New generation spectrometers will become available soon. Designed to reach similar or better hardware stability than HARPS, these instruments will extend the useful wavelength range towards the red and near-infrared part of the spectrum. A canonical example is the CARMENES spectrometer (https://carmenes.caha.es/), which will cover from 500 nm up to 1.7 microns (HARPS covers from 380 to 680 nm). CARMENES is expected to go into the telescope this summer. In addition to collecting more photons, access to other regions of the spectrum will enable the incorporation of many more observables in the analysis. In the meantime, a series of increasingly ambitious space-photometry missions will keep identifying planet-sized objects by the thousands. In this context, a careful use of Doppler instruments will provide confirmation and mass measurements for transiting exoplanet candidates.

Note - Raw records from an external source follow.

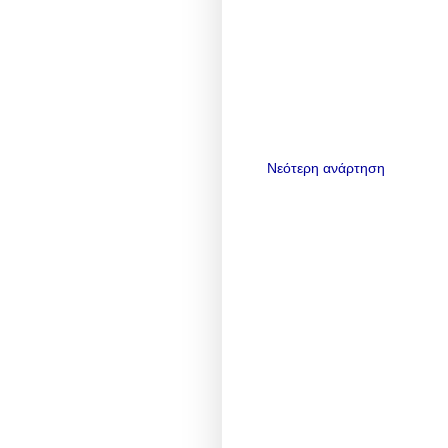
Νεότερη ανάρτηση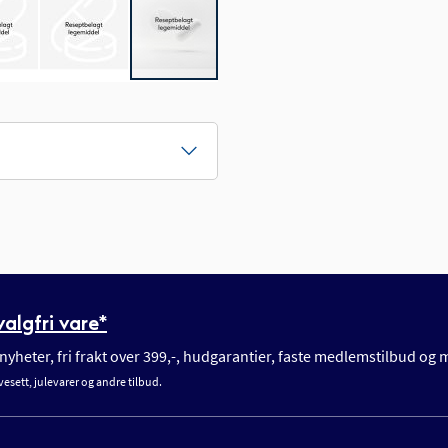
algfri vare*
yheter, fri frakt over 399,-, hudgarantier, faste medlemstilbud og
vesett, julevarer og andre tilbud.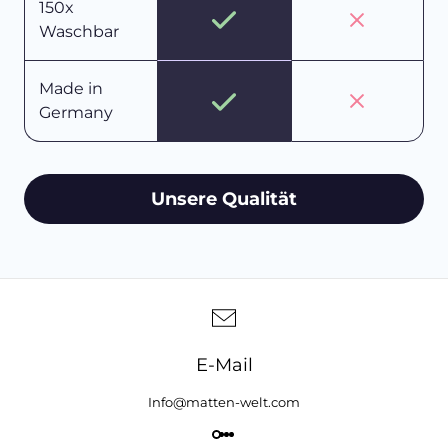
150x
Waschbar
Made in
Germany
Unsere Qualität
E-Mail
Info@matten-welt.com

In parallel, the high follow-up potential and the motivational component of nearby stars justifies the continued use of precision spectrometers, at least on low-mass stars. In addition to this, stabilized spectrometers ‘might’ play a key role in atmospheric characterization of transiting super-Earths around nearby M-dwarf stars. Concerning the nearest Sun-like stars, alternative techniques such as direct imaging or astrometry should be viable once dedicated space missions are built, maybe in the next 15-20 years. However, given the trend towards stagnant economies and increasingly long technological cycles for space instrumentation, we might need to hope for the era of space industrialization (or something as dramatic as a technological singularity taking over the hard work) to catch a glimpse of the best targets for interstellar travel.